→ DESCRIPTION OF THE TASK
Among the entries beneath this sentence, how many lines include the word "casing"? Only the number is wanted.

━━ SOURCE RECORDS

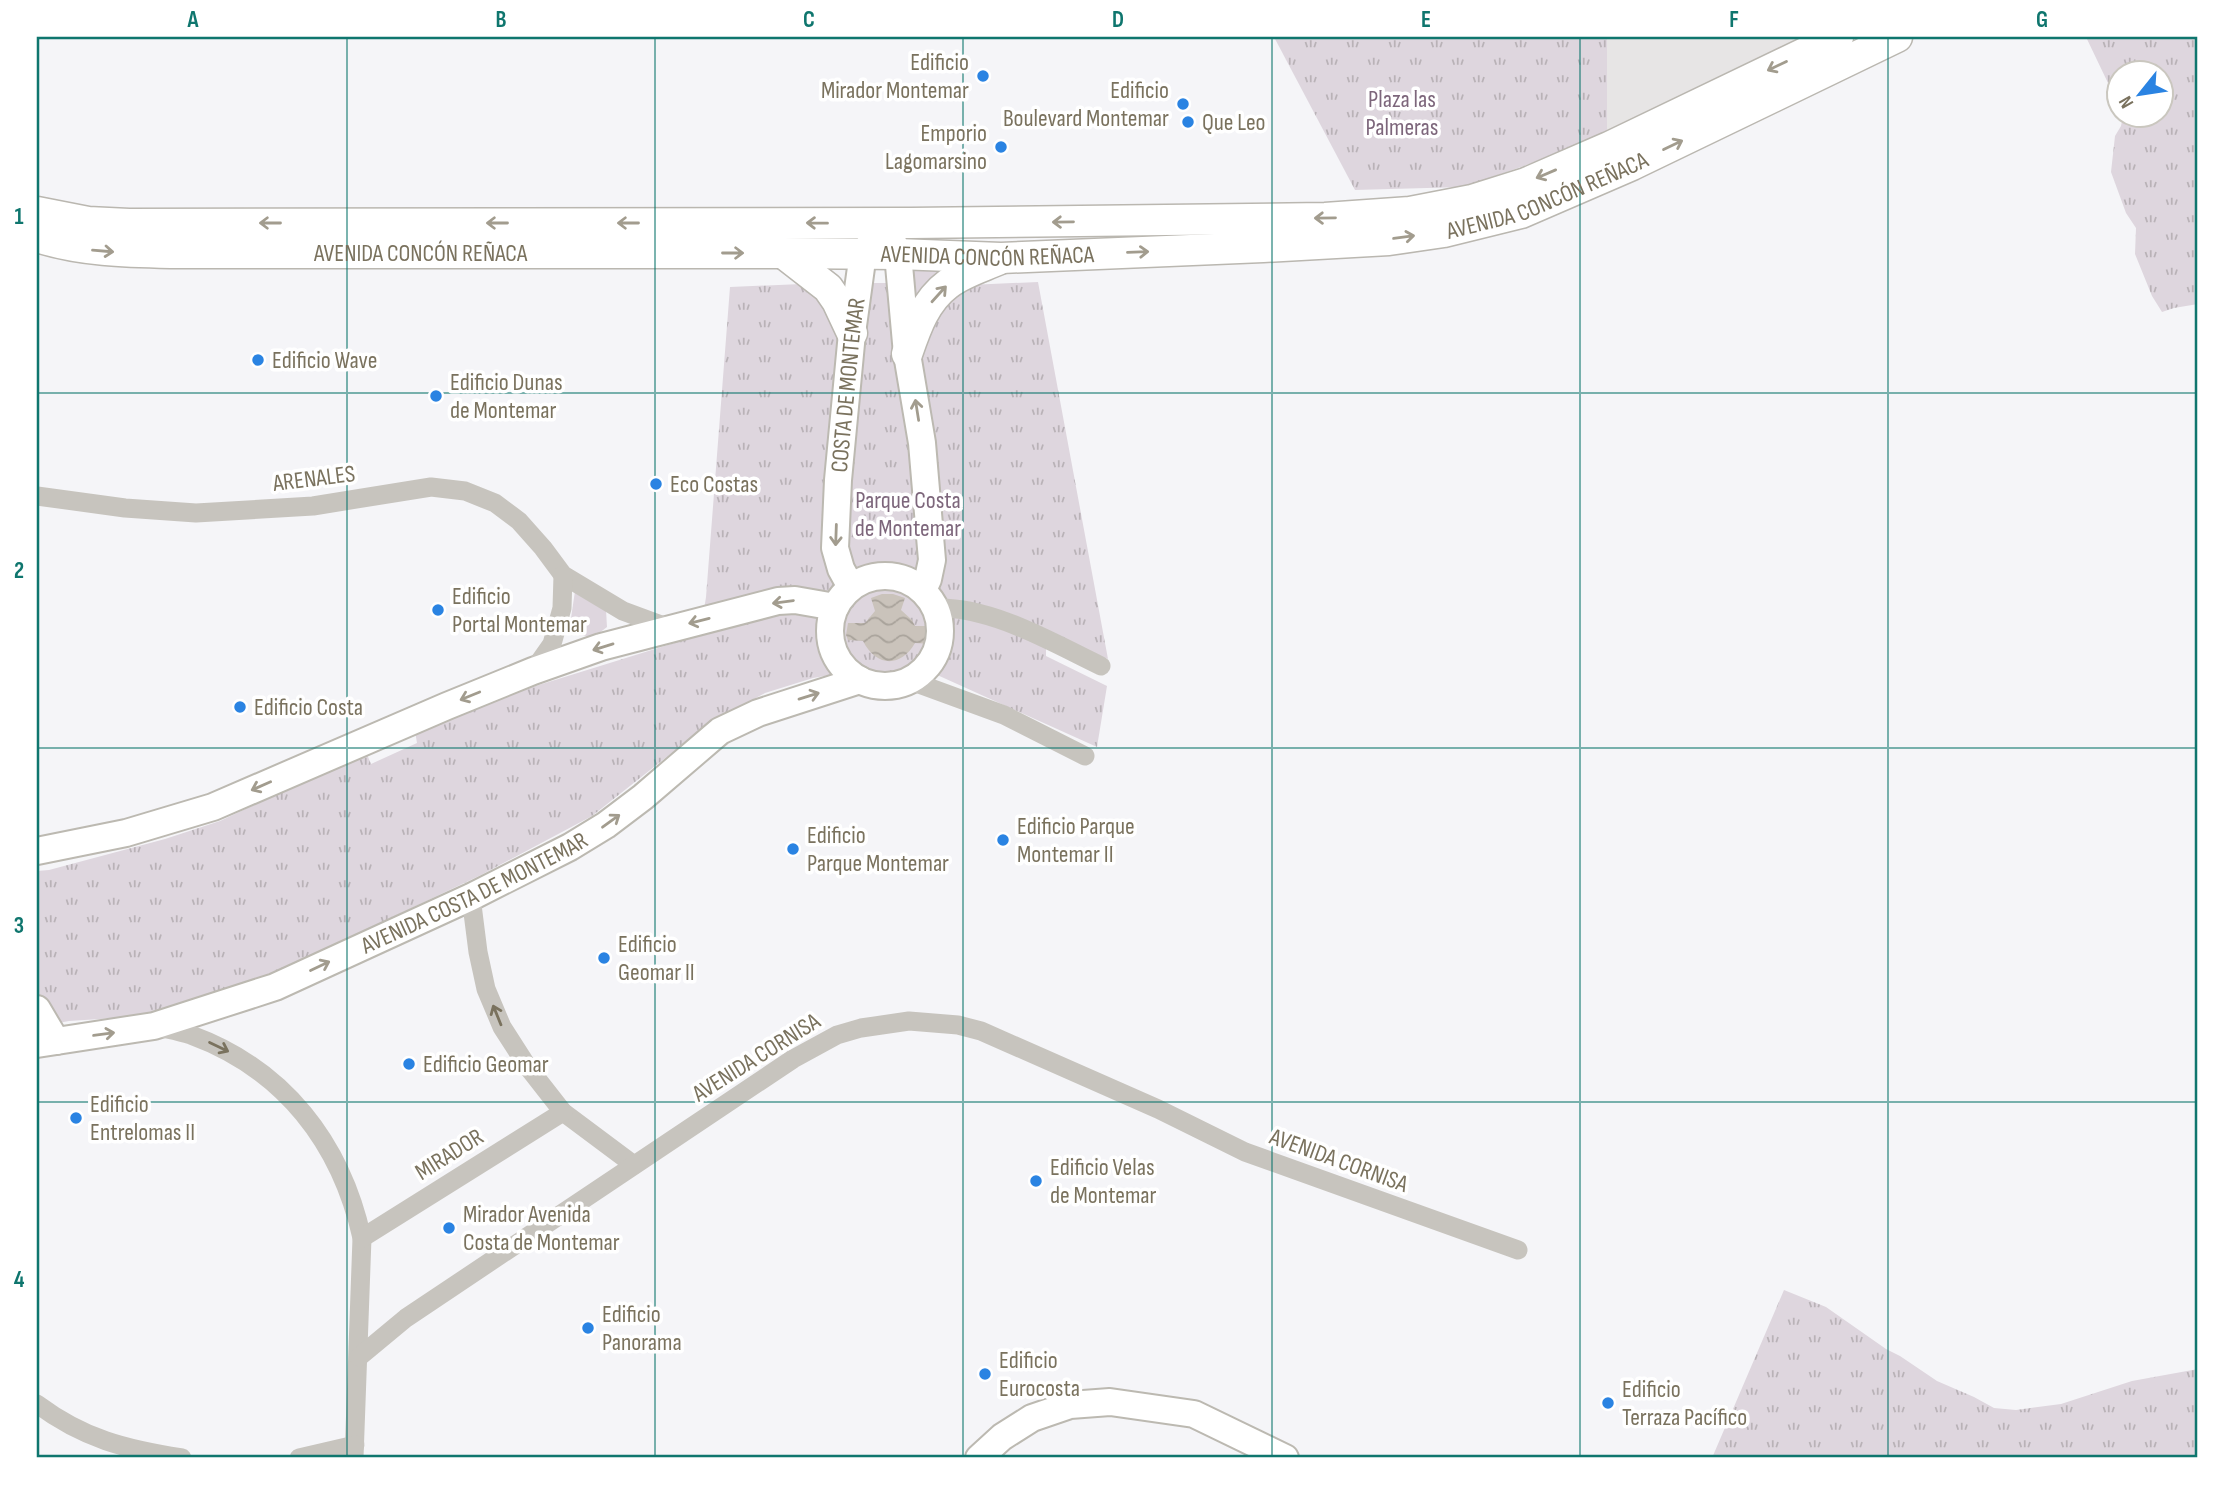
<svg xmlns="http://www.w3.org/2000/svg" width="2235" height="1495" viewBox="0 0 2235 1495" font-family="'Sofia Sans Condensed',sans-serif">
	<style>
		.built { fill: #e7e5e5 }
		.green { fill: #ded6de }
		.park { fill: url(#park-tufts) }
		.water { fill: url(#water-waves) }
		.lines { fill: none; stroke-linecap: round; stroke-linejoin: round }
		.secondary-casing { stroke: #bcb9b1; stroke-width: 30 }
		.primary-casing { stroke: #bab7b0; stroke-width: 33 }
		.street { stroke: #c7c4be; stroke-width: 19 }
		.secondary { stroke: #fff; stroke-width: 26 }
		.primary { stroke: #fff; stroke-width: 30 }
		.oneway { stroke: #a29c8e }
		.oneway2 { stroke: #7a725e }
		.grid { fill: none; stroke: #0f766e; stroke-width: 2; stroke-opacity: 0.55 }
		.poi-dot { fill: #2a83e2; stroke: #fff; stroke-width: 2.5 }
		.labels { text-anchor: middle; stroke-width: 7; stroke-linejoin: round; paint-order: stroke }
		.poi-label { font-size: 24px; fill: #7a725e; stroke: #fff; text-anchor: start }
		.park-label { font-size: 24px; fill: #7d667b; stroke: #fff }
		.street-label { font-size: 24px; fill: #7a725e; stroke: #fff }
		.neatline { fill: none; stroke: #0f766e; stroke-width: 2.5 }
		.grid-label { font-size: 23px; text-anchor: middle; font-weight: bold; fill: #0f766e }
	</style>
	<defs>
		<pattern id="park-tufts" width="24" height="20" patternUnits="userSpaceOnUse" patternTransform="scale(1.75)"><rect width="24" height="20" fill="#ded6de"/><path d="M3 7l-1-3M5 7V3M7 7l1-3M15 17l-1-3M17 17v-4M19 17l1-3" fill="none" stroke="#b9b2b7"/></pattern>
		<pattern id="water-waves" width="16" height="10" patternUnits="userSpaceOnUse" patternTransform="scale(1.75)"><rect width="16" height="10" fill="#cac3bb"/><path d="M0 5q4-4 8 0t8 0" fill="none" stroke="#a9a39b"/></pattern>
	</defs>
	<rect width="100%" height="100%" fill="#f5f5f8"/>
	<polygon class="built" points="1607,37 1810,37 1607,137"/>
	<g class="green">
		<polygon points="907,270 951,271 910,314"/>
		<polygon points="575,591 606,610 607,627 594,637 579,635 570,625"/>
	</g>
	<g class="park">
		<polygon points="1274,37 1607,37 1607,137 1463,187 1355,190"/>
		<polygon points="2086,37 2198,37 2198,304 2174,308 2162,312 2152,296 2135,254 2136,228 2126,213 2111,172 2115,136 2121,126 2123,116 2162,116 2162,74 2120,74 2119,106"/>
		<polygon points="1038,282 1108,659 1046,635 1046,656 1107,686 1097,747 935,674 883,681 859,670 813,678 765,693 707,725 592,816 481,875 269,976 162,1015 69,1021 37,1027 37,871 49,870 165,839 220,821 366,752 371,764 417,743 415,731 513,693 700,635 706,597 730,287 801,284 862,327 870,283 887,283 895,351 969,285"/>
		<polygon points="1784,1290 1826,1307 1886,1349 1900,1356 1937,1381 1974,1397 1994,1408 2016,1410 2061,1404 2132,1381 2198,1369 2198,1458 1712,1458"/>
	</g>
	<path class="water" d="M882,594H893L905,598L901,610L912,620L915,626H930L931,644L915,643C901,668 876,667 863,641L848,640L846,635L848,623H865L875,611L871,598Z"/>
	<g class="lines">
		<defs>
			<g id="secondary">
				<polyline points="890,235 898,254 907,354 922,443 932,560 928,579 923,590"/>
				<circle cx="885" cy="631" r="55"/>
				<path id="s1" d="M851,587L841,569L835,548L838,480L852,333L863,253L874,239"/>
				<polyline points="37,851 126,833 213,807 447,706 533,671 601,647 778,601 795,600 835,607"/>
				<polyline points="37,1009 56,1041"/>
				<path id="s2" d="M37,1044L154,1026L275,987L471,897L570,847L606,825L643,797L720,731L758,713L860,680"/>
				<polyline points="979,1458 1002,1437 1032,1418 1070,1405 1110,1402 1194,1414 1285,1458"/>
			</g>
			<g id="primary">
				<polyline points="37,212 88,222 129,224 911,223 1325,218 1410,212 1472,200 1526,183 1609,147 1838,37"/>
				<path id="s3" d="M37,237C81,251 125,252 171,253H783L898,254L1001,258L1263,247L1389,240L1444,232L1521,213L1632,165L1897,37"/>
				<polyline points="783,253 828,288 837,301 852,333"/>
				<path d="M907,354C916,328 925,301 948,284C962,273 982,267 998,260"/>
			</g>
		</defs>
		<use href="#secondary" class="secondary-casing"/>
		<use href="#primary" class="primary-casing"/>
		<g class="street">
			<polyline points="37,496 125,508 196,513 313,506 431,487 465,491 495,503 519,521 543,548 563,575 623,611 669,628"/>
			<path d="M935,608C991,606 1051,642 1101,666"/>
			<polyline points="533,671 552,644 562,608 563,575"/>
			<polyline points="911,681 1004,715 1085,756"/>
			<polyline points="471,897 478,952 486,989 502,1027 527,1066 563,1112 634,1165"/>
			<path d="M154,1026C166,1029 179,1031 191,1035C284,1069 341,1143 362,1238L354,1458"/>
			<polyline points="362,1238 563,1112"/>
			<polyline points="359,1357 406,1318 793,1059 837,1035 861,1028 909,1021 958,1025 981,1031 1158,1109 1245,1152 1518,1250"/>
			<path d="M37,1404C84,1439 125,1449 182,1458"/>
			<polyline points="299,1458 355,1445"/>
		</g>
		<use href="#secondary" class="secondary"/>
		<use href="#primary" class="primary"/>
	</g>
	<defs><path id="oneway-shaft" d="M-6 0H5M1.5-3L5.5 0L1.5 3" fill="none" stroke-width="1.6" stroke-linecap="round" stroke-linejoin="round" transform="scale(1.75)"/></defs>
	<g class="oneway">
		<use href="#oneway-shaft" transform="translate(1777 66) rotate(154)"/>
		<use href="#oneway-shaft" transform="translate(1673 145) rotate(-26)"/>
		<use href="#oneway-shaft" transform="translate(1546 174) rotate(157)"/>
		<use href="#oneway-shaft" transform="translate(1325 218) rotate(179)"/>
		<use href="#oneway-shaft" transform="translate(1063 222) rotate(179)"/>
		<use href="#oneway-shaft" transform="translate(270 223) rotate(180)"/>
		<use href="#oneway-shaft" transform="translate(497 223) rotate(180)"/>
		<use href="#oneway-shaft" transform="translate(628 223) rotate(180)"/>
		<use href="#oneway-shaft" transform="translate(817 223) rotate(-179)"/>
		<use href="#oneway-shaft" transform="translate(1404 237) rotate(-8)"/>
		<use href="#oneway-shaft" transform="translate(103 251) rotate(5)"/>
		<use href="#oneway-shaft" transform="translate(1138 252) rotate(-2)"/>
		<use href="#oneway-shaft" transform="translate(733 253)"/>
		<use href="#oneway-shaft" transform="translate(939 294) rotate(-48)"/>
		<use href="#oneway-shaft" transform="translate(917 410) rotate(-99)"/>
		<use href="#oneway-shaft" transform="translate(836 535) rotate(92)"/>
		<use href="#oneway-shaft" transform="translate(783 602) rotate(172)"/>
		<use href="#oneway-shaft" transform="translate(699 621) rotate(166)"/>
		<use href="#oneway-shaft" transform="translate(603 647) rotate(163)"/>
		<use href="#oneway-shaft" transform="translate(470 696) rotate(158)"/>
		<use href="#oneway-shaft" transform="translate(809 696) rotate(-17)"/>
		<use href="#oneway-shaft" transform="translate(261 786) rotate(156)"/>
		<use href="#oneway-shaft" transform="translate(611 821) rotate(-36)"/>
		<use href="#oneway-shaft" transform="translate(320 966) rotate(-25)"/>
		<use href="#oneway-shaft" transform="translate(104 1034) rotate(-8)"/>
	</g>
	<g class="oneway2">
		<use href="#oneway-shaft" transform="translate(497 1015) rotate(-112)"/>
		<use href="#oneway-shaft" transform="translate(219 1047) rotate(26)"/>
	</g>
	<path class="grid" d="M347,37V1458M655,37V1458M963,37V1458M1272,37V1458M1580,37V1458M1888,37V1458M37,393H2198M37,748H2198M37,1102H2198"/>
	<g class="poi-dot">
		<circle cx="983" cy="76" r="7"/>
		<circle cx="1183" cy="104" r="7"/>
		<circle cx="1188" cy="122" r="7"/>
		<circle cx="1001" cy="147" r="7"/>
		<circle cx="258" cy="360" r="7"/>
		<circle cx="436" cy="396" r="7"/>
		<circle cx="656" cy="484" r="7"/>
		<circle cx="438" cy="610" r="7"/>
		<circle cx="240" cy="707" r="7"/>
		<circle cx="1003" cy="840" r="7"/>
		<circle cx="793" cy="849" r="7"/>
		<circle cx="604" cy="958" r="7"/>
		<circle cx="409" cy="1064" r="7"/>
		<circle cx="76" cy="1118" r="7"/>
		<circle cx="1036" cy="1181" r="7"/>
		<circle cx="449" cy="1228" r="7"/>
		<circle cx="588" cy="1328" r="7"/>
		<circle cx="985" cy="1374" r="7"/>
		<circle cx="1608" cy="1403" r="7"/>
	</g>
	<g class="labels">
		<g class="poi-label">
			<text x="969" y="70" text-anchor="end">Edificio<tspan x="969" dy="28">Mirador Montemar</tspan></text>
			<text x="1169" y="98" text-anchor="end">Edificio<tspan x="1169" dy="28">Boulevard Montemar</tspan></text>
			<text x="1202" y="130">Que Leo</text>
			<text x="987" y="141" text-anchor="end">Emporio<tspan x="987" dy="28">Lagomarsino</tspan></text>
			<text x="272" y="368">Edificio Wave</text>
			<text x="450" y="390">Edificio Dunas<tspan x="450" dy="28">de Montemar</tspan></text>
			<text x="670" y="492">Eco Costas</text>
			<text x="452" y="604">Edificio<tspan x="452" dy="28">Portal Montemar</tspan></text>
			<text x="254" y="715">Edificio Costa</text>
			<text x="1017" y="834">Edificio Parque<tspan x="1017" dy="28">Montemar II</tspan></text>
			<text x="807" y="843">Edificio<tspan x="807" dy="28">Parque Montemar</tspan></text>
			<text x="618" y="952">Edificio<tspan x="618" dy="28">Geomar II</tspan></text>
			<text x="423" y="1072">Edificio Geomar</text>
			<text x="90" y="1112">Edificio<tspan x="90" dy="28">Entrelomas II</tspan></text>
			<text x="1050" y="1175">Edificio Velas<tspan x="1050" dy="28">de Montemar</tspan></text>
			<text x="463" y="1222">Mirador Avenida<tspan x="463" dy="28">Costa de Montemar</tspan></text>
			<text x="602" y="1322">Edificio<tspan x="602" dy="28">Panorama</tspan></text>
			<text x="999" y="1368">Edificio<tspan x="999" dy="28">Eurocosta</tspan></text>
			<text x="1622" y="1397">Edificio<tspan x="1622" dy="28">Terraza Pacífico</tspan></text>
		</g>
		<g class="park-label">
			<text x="1402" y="107">Plaza las<tspan x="1402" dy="28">Palmeras</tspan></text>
			<text x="908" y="508">Parque Costa<tspan x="908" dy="28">de Montemar</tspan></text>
		</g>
		<g class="street-label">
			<text dy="8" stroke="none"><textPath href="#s3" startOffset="1519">AVENIDA CONCÓN REÑACA</textPath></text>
			<text dy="8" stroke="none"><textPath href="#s3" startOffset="385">AVENIDA CONCÓN REÑACA</textPath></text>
			<text dy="8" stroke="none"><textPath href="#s3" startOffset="952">AVENIDA CONCÓN REÑACA</textPath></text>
			<text dy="8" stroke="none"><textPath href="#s1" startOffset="206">COSTA DE MONTEMAR</textPath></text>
			<text transform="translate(314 478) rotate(-7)" y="8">ARENALES</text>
			<text dy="8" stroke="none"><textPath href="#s2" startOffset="466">AVENIDA COSTA DE MONTEMAR</textPath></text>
			<text transform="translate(756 1057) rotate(-32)" y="8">AVENIDA CORNISA</text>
			<text transform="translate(449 1154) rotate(-32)" y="8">MIRADOR</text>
			<text transform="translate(1339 1160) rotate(20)" y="8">AVENIDA CORNISA</text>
		</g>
	</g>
	<rect width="2235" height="1495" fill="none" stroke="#ffffff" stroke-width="77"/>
	<g transform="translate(2140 94) rotate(240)"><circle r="33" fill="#ffffff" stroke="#cac7bf" stroke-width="2"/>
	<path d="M0-5L12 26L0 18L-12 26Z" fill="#2a83e2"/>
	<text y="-10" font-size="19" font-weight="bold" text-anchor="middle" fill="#7a725e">N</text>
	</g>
	<rect x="38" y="38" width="2158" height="1418" class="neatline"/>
	<g class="grid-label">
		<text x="193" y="27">A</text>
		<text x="501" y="27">B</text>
		<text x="809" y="27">C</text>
		<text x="1118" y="27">D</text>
		<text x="1426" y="27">E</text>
		<text x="1734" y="27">F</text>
		<text x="2042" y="27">G</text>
		<text x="19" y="224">1</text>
		<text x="19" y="578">2</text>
		<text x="19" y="933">3</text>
		<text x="19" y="1287">4</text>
	</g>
</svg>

━━━━

→ SOLUTION TO THE PROBLEM
4